Ein anderer Ansatz ist, CO2-Zertifikate vom europäischen Emissionshandel zu kaufen (ich werde einen gesonderten Beitrag darüber schreiben). Aber in aller Kürze: im europäischen Emissionshandel müssen Sektoren, welche besonders viele Emissionen verursachen, also Energieerzeuger, Wärme, Flugverkehr, und ab 2024 auch der Verkehr und Gebäude, müssen für alle Emissionen, welche sie direkt verursachen, ein vom europäischen Emissionshandel ausgegebenes Zertifikat/Emission Allowance (hier eine verbrieften Lizenz, Emissionen zu verursachen) vorweisen können.

Bisher wurden sehr viel mehr Zertifikate an Unternehmen ausgegeben, als benötigt war - weshalb der Zertifikatpreis auch sehr, günstig war und so keine/kaum Lenkungswirkung erzielt werden konnte.

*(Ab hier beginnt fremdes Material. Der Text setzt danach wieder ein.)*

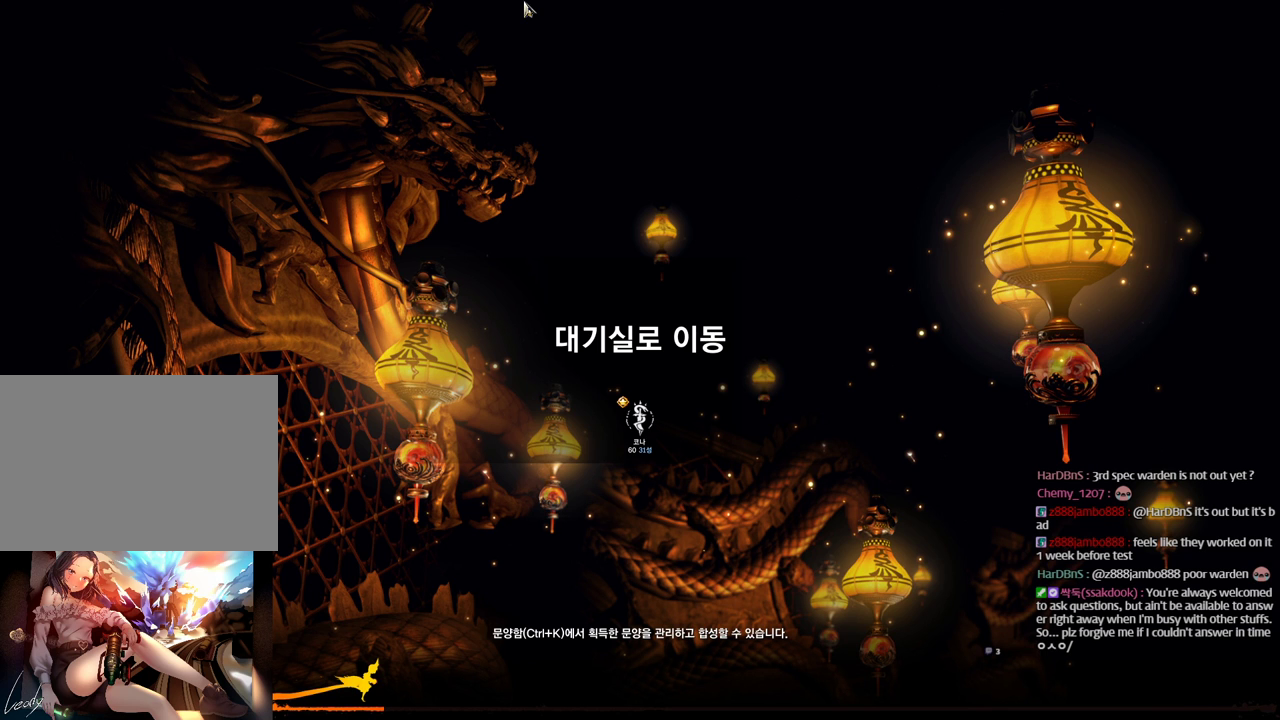
{"keys": [], "mouse": [], "events": []}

In gewisser Weise war der ETS ein zahnloser Tiger.

Jetzt jedoch kommen wir in eine Phase, in der die Menge der Zertifikate, die jährlich ausgegeben wird, immer weiter reduziert wird und Knappheit am Markt entsteht. So steigt der Preis für die Zertifikate, weshalb es für Unternehmen attraktiver wird, ihre Emissionen zu reduzieren, um geringere Ausgaben zu haben. Diesen Anreiz können private Personen und Unternehmen, die nicht Teil vom ETS sind, vergrößern, indem sie ebenfalls Zertifikate von diesem Pool kaufen.

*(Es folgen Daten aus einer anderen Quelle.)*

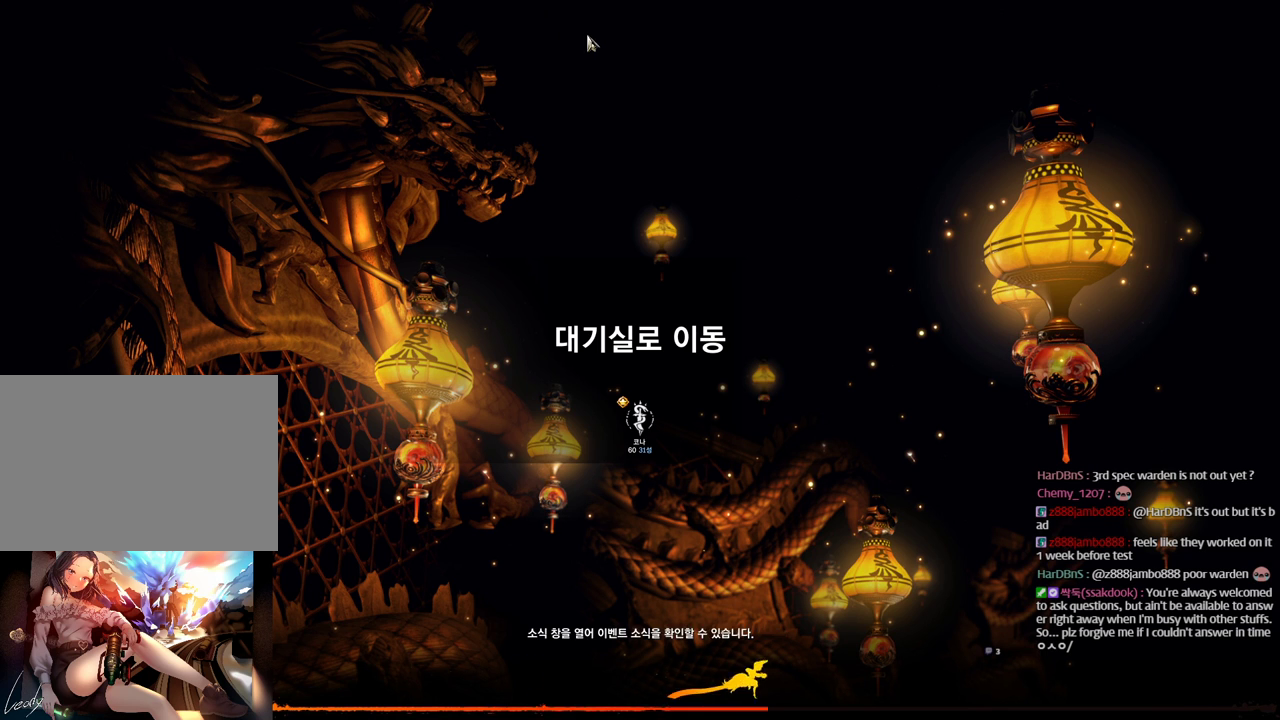
{"keys": [], "mouse": [], "events": []}
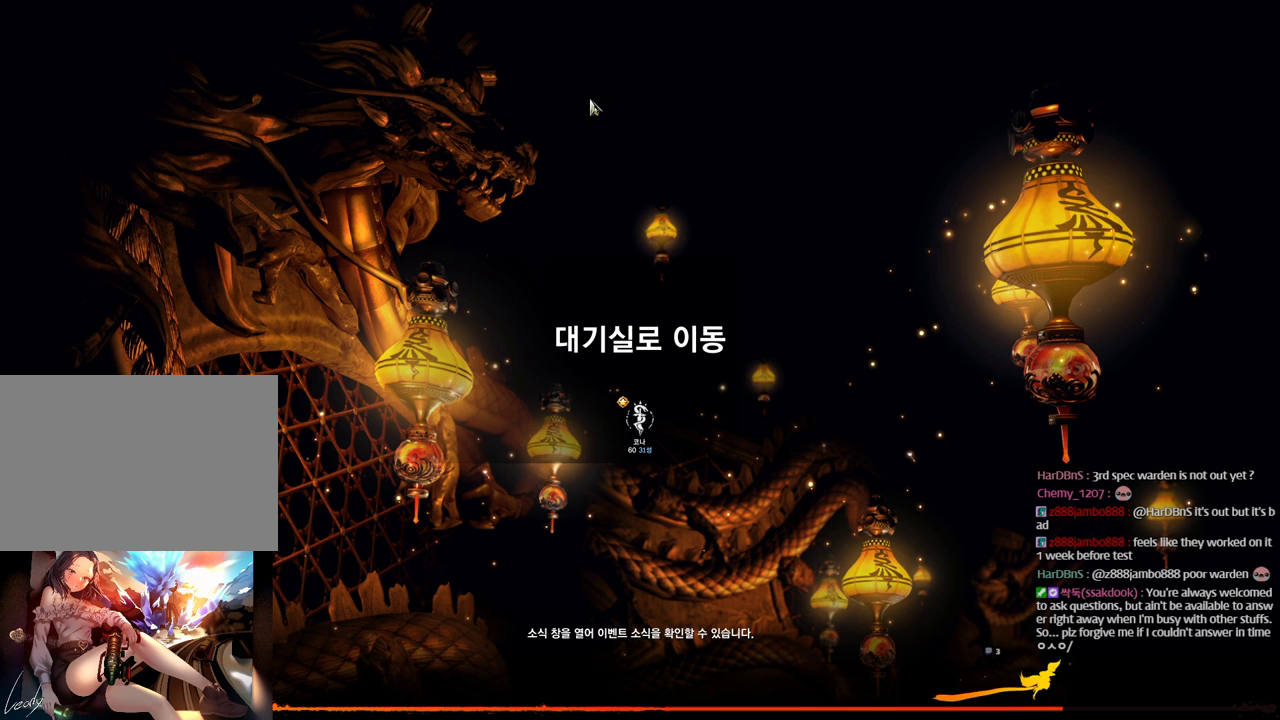
{"keys": [], "mouse": [], "events": []}
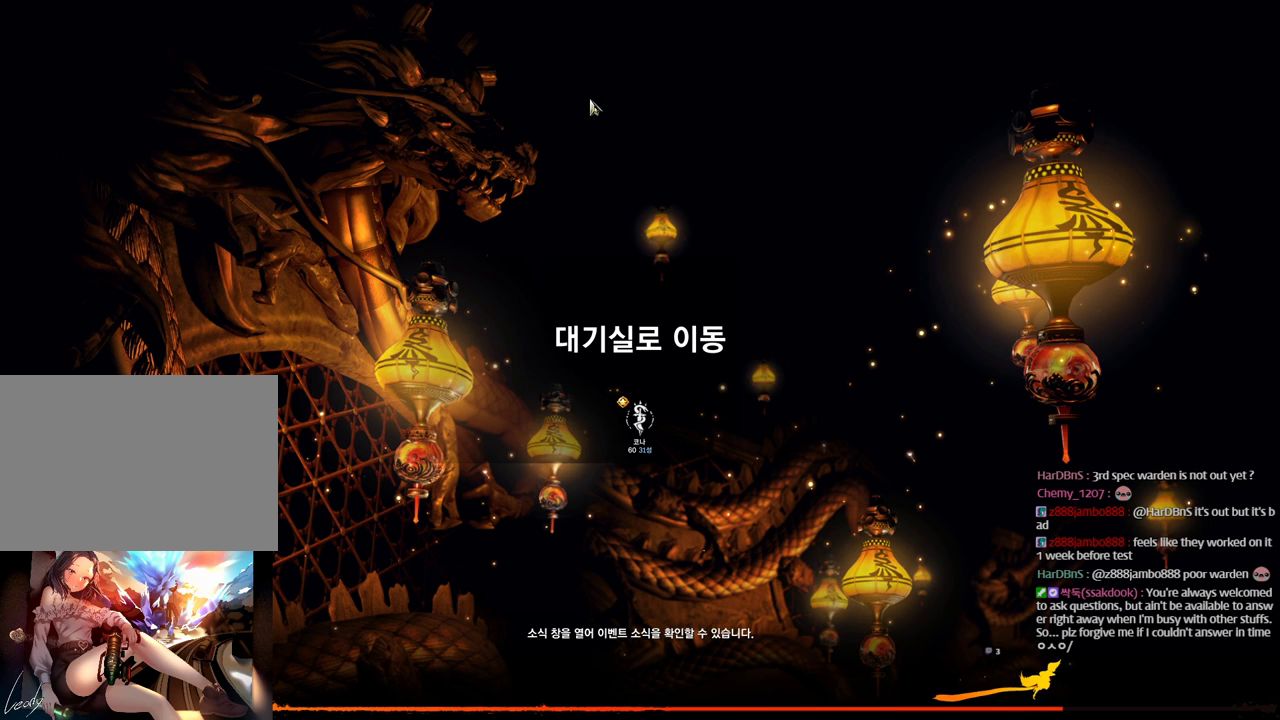
{"keys": [], "mouse": [], "events": []}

  • Wieso ist dieser Ansatz jetzt besser als freiwillige Kompensationsprojekte?
    • Der Markt ist reguliert - das heißt, jedes Zertifikat ist wirklich eine Tonne wert und ist der Punkt erreicht, dass es mehr Nachfrage nach Zertifikaten gibt als Angebot. So führt das Kaufen eines Zertifikates gesichert dazu, dass eine Tonne weniger verursacht wird.
    • Bleibt das System bestehen, wird so auch sichergestellt, dass wir innerhalb der Grenzen des EU-Emissionshandels wirklich auf 0 Emissionen kommen.

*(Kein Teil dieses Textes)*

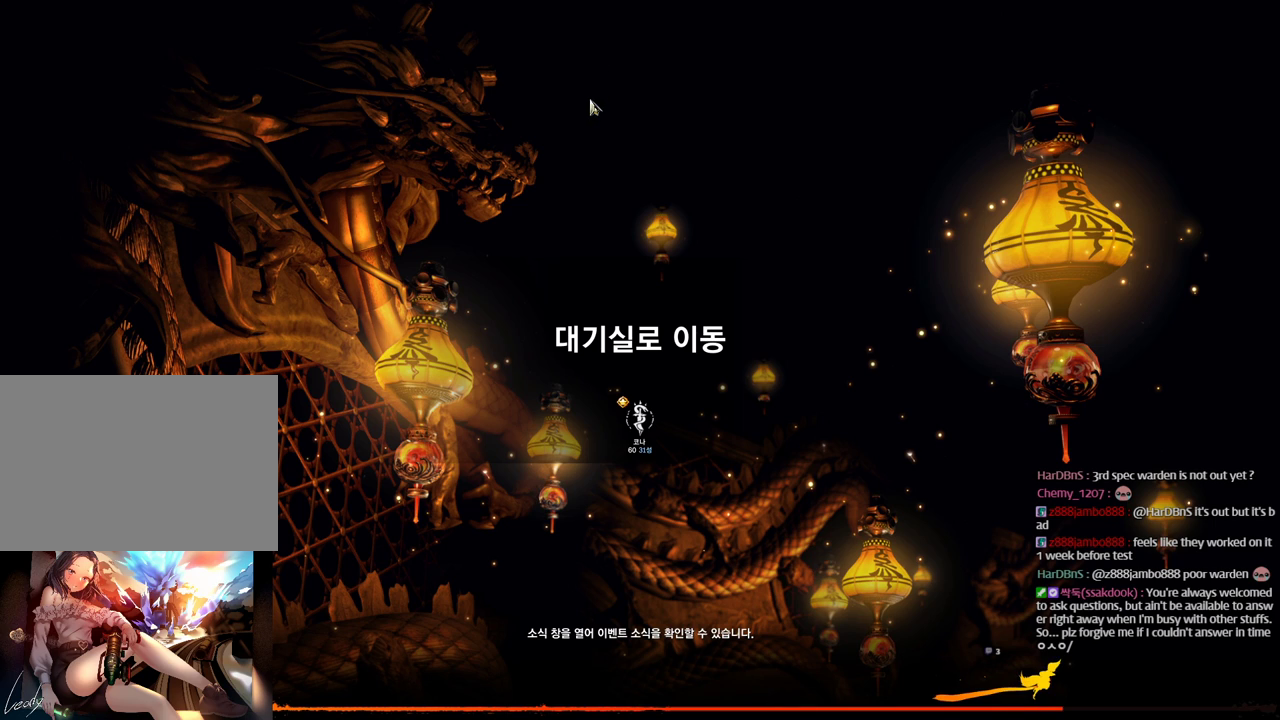
{"keys": [], "mouse": [], "events": []}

    • Es wirkt auch auf die Problematik der bremsenden Lernkurve ein, da mit dem steigenden Preis es sich immer mehr für Unternehmen rechnet, zu reduzieren und zu vermeiden, als zu kompensieren.
      • Als Beispiel: Stellen wir uns ein Unternehmen in der Stahlindustrie vor, ein Sektor, der mit hohen CO2-Emissionen verbunden ist. Steigen die Preise für Emissionszertifikate im Rahmen des EU-Emissionshandelssystems (ETS) und dem Wissen, dass in absehbarer Zukunft keine Emissionen mehr möglich sein werden, steigen die Anreize, in grünen Stahl zu investieren, welcher durch den steigenden Preis der Zertifikate und der sich beständig verringernden Anzahl an Zertifikaten immer ökonomisch sinnvoller und irgendwann (so wie Solarenergie heute schon ist) kostengünstiger sein wird als Stahl, der mit fossilen Energiequellen hergestellt wird.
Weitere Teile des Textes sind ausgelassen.